T 2.77 Ineffectual transfer of paper data to electronic archives
Documents initially only present in paper form and therefore to be transferred to an electronic form are regularly stored in many archive systems. This is performed maintaining selected features of the original document. Depending on the purpose of the document, the aforementioned results in different requirements. This may include the conformity of the appearance of the copy with the original, when using an image file, for example. The conformity of text excerpts, e.g. using a text file, or the process of mapping further features, e.g. biometric data or context data, may also be required.
Storage as text or image file alone is not always sufficient to verify that the document is faithful to the original, since both manipulations and errors may occur:
- Text and image processing programs may be used to manipulate existing documents.
- Errors while scanning may result in a falsified semantics of the stored data, which may cause erroneous interpretations and calculations. For example, important parts of the document may be omitted during the scanning procedure.
In some archiving scenarios, the destruction of the documents present in paper form is intended after scanning due to the lack of space. In this case, it must be assumed that it is not possible to directly verify later that the copy is faithful to the original document after the original document has been destroyed.
This means that all features of the original documents required for the purpose of later verification must be captured and stored comprehensibly when converting the document to an electronic form. If features are not taken into consideration or omitted in so doing (e.g. the number of pages of the original document), the validity of the documents may be limited significantly, since collecting the features of the original document later is often not possible.

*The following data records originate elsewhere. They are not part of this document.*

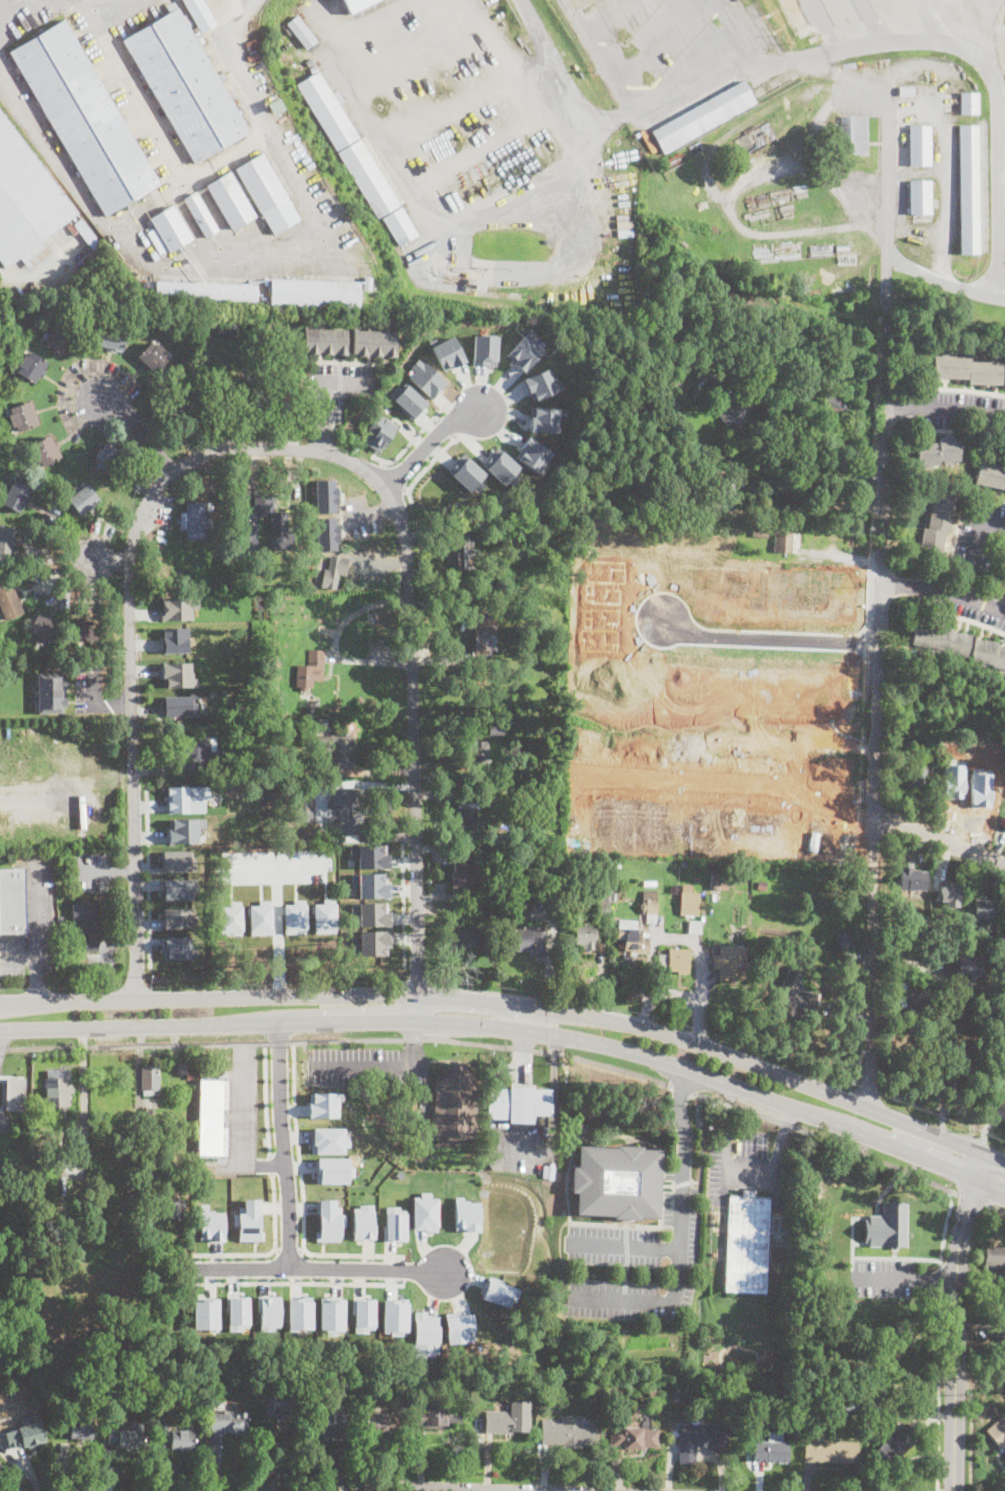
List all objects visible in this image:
building: (580, 3)
building: (357, 4)
road: (93, 6)
building: (200, 14)
building: (797, 17)
road: (935, 23)
building: (27, 24)
road: (872, 24)
road: (826, 26)
building: (301, 31)
road: (739, 32)
road: (597, 54)
road: (836, 54)
building: (953, 73)
building: (755, 83)
building: (185, 85)
building: (906, 91)
building: (968, 103)
building: (274, 106)
building: (327, 110)
building: (703, 116)
building: (83, 118)
building: (853, 134)
building: (646, 141)
building: (920, 145)
road: (886, 150)
road: (206, 165)
building: (474, 174)
building: (368, 179)
building: (261, 183)
building: (968, 189)
building: (920, 196)
building: (26, 200)
building: (230, 201)
building: (201, 215)
building: (400, 226)
building: (171, 228)
building: (88, 235)
building: (156, 239)
road: (944, 280)
building: (366, 282)
building: (479, 283)
building: (816, 289)
building: (206, 292)
building: (518, 292)
building: (315, 294)
building: (546, 296)
building: (226, 328)
building: (113, 337)
building: (60, 338)
building: (325, 340)
building: (374, 342)
building: (485, 349)
building: (524, 350)
building: (447, 352)
building: (153, 356)
building: (31, 366)
building: (286, 368)
building: (969, 370)
building: (427, 377)
building: (676, 382)
building: (541, 383)
building: (693, 391)
road: (324, 395)
building: (409, 398)
building: (252, 401)
building: (838, 405)
parking lot: (956, 407)
building: (176, 408)
road: (945, 408)
building: (735, 413)
building: (22, 417)
building: (545, 418)
road: (446, 424)
building: (380, 431)
road: (135, 433)
road: (414, 436)
road: (429, 441)
road: (277, 447)
building: (44, 451)
building: (533, 453)
building: (938, 453)
building: (107, 459)
road: (426, 465)
building: (500, 466)
building: (675, 470)
building: (465, 471)
building: (991, 475)
building: (727, 490)
building: (326, 494)
building: (16, 495)
building: (83, 499)
building: (501, 508)
building: (182, 520)
building: (196, 521)
building: (937, 524)
building: (247, 525)
building: (760, 531)
building: (324, 532)
parking lot: (977, 539)
building: (784, 541)
building: (6, 545)
road: (975, 547)
building: (465, 551)
building: (182, 555)
road: (105, 558)
building: (336, 571)
road: (944, 593)
parking lot: (961, 599)
building: (8, 601)
building: (177, 607)
building: (43, 627)
building: (88, 630)
building: (484, 630)
building: (174, 639)
road: (335, 639)
road: (766, 640)
building: (959, 644)
building: (309, 670)
building: (175, 674)
building: (50, 691)
building: (179, 705)
building: (309, 709)
road: (880, 717)
building: (496, 728)
building: (337, 750)
building: (480, 751)
building: (197, 754)
building: (307, 775)
building: (915, 776)
road: (742, 789)
building: (961, 792)
building: (186, 798)
road: (149, 805)
building: (303, 805)
building: (346, 812)
building: (466, 818)
building: (182, 830)
road: (149, 841)
road: (942, 841)
building: (555, 844)
building: (372, 856)
building: (176, 859)
road: (402, 859)
building: (614, 862)
road: (146, 868)
road: (106, 869)
parking lot: (93, 870)
building: (461, 872)
road: (148, 878)
building: (912, 879)
building: (717, 881)
building: (649, 882)
building: (369, 883)
road: (148, 885)
building: (761, 885)
building: (178, 888)
road: (401, 890)
building: (949, 894)
building: (10, 900)
building: (689, 901)
road: (402, 904)
building: (604, 904)
building: (650, 905)
building: (982, 910)
building: (371, 912)
building: (175, 915)
road: (403, 919)
parking lot: (31, 922)
road: (147, 923)
building: (87, 924)
building: (694, 926)
building: (918, 930)
road: (35, 931)
building: (586, 936)
building: (631, 936)
road: (404, 938)
building: (464, 938)
road: (681, 939)
building: (527, 940)
building: (842, 941)
building: (372, 942)
road: (148, 943)
building: (176, 947)
road: (18, 954)
building: (1003, 957)
building: (662, 959)
building: (677, 960)
building: (730, 963)
building: (964, 965)
road: (601, 971)
building: (951, 980)
building: (797, 992)
road: (672, 994)
building: (910, 1001)
road: (515, 1003)
traffic signals: (523, 1005)
road: (516, 1027)
traffic signals: (523, 1029)
road: (413, 1038)
road: (347, 1039)
road: (280, 1041)
road: (134, 1044)
road: (417, 1044)
road: (240, 1045)
road: (522, 1045)
road: (549, 1052)
building: (956, 1063)
parking lot: (367, 1064)
building: (182, 1068)
road: (371, 1068)
building: (172, 1069)
building: (150, 1080)
building: (1001, 1085)
building: (57, 1089)
road: (682, 1089)
building: (14, 1094)
road: (266, 1099)
building: (455, 1102)
building: (324, 1103)
building: (519, 1103)
building: (147, 1111)
parking lot: (240, 1111)
road: (728, 1115)
road: (680, 1116)
building: (212, 1117)
road: (552, 1118)
road: (782, 1133)
road: (238, 1139)
road: (828, 1139)
building: (328, 1140)
road: (702, 1143)
road: (282, 1145)
parking lot: (526, 1147)
building: (496, 1162)
road: (271, 1163)
parking lot: (745, 1169)
building: (332, 1170)
building: (197, 1173)
road: (745, 1177)
building: (618, 1180)
road: (681, 1182)
building: (199, 1187)
road: (302, 1195)
road: (972, 1199)
building: (145, 1207)
road: (995, 1207)
building: (173, 1209)
building: (424, 1212)
building: (465, 1214)
building: (248, 1220)
building: (329, 1220)
building: (362, 1222)
building: (394, 1223)
building: (210, 1224)
building: (888, 1225)
road: (945, 1228)
building: (747, 1243)
parking lot: (613, 1245)
parking lot: (677, 1247)
road: (275, 1248)
road: (666, 1248)
road: (272, 1249)
road: (302, 1249)
road: (289, 1250)
building: (995, 1256)
road: (897, 1258)
road: (322, 1268)
road: (401, 1269)
parking lot: (883, 1276)
road: (884, 1277)
road: (935, 1278)
road: (940, 1279)
road: (301, 1282)
building: (499, 1291)
road: (648, 1302)
building: (268, 1311)
building: (205, 1312)
building: (236, 1312)
building: (299, 1313)
building: (331, 1313)
building: (363, 1314)
building: (395, 1315)
road: (953, 1319)
building: (458, 1326)
building: (1002, 1333)
building: (425, 1334)
building: (877, 1335)
building: (339, 1379)
building: (385, 1382)
building: (878, 1382)
road: (938, 1390)
building: (653, 1391)
building: (168, 1394)
building: (676, 1394)
building: (760, 1395)
building: (283, 1405)
building: (851, 1406)
building: (438, 1416)
building: (327, 1421)
building: (504, 1421)
building: (228, 1423)
building: (379, 1424)
building: (131, 1425)
building: (79, 1429)
building: (569, 1431)
building: (998, 1433)
building: (25, 1436)
building: (127, 1436)
building: (634, 1437)
building: (179, 1440)
building: (699, 1440)
building: (894, 1445)
road: (971, 1447)
building: (829, 1449)
building: (769, 1451)
road: (285, 1462)
road: (11, 1478)
road: (428, 1489)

A poor approach to the conversion of the documents endangers the efficiency and comprehensibility of the subsequent processing step for documents and ultimately the correctness of the archived documents.
Examples:
- The incoming correspondence of a government agency is scanned and stored to an archive for later electronic further processing. However, it is occasionally omitted to scan the reverse side of a letter. Since the incoming correspondence is destroyed upon scanning, the original condition of the letter can no longer be verified.
- When scanning and automatically collecting text, passages are left out or falsified that were not detected correctly by the OCR program (Optical Character Recognition - procedure for recognising text from image files). For example, this may concern text printed in a faint colour or unclear font, but also to handwritten comments in documents or a blurred print image of inkjet printers. Incorrectly recognised invoice amounts (commas not recognised, etc.) also constitute a possible source of error for later misunderstandings.
- Handwritten signatures under documents are scanned as an image. Within the framework of a later dispute regarding the authenticity of document and signature, a graphologic expert opinion may no longer provide an unambiguous statement, since the image file presented may have been manipulated using an image processing program and/or another document may have been copied. Features of the original document such as texture and composition of the paper used or the amount of pressure exerted while making the handwritten signature can no longer be traced.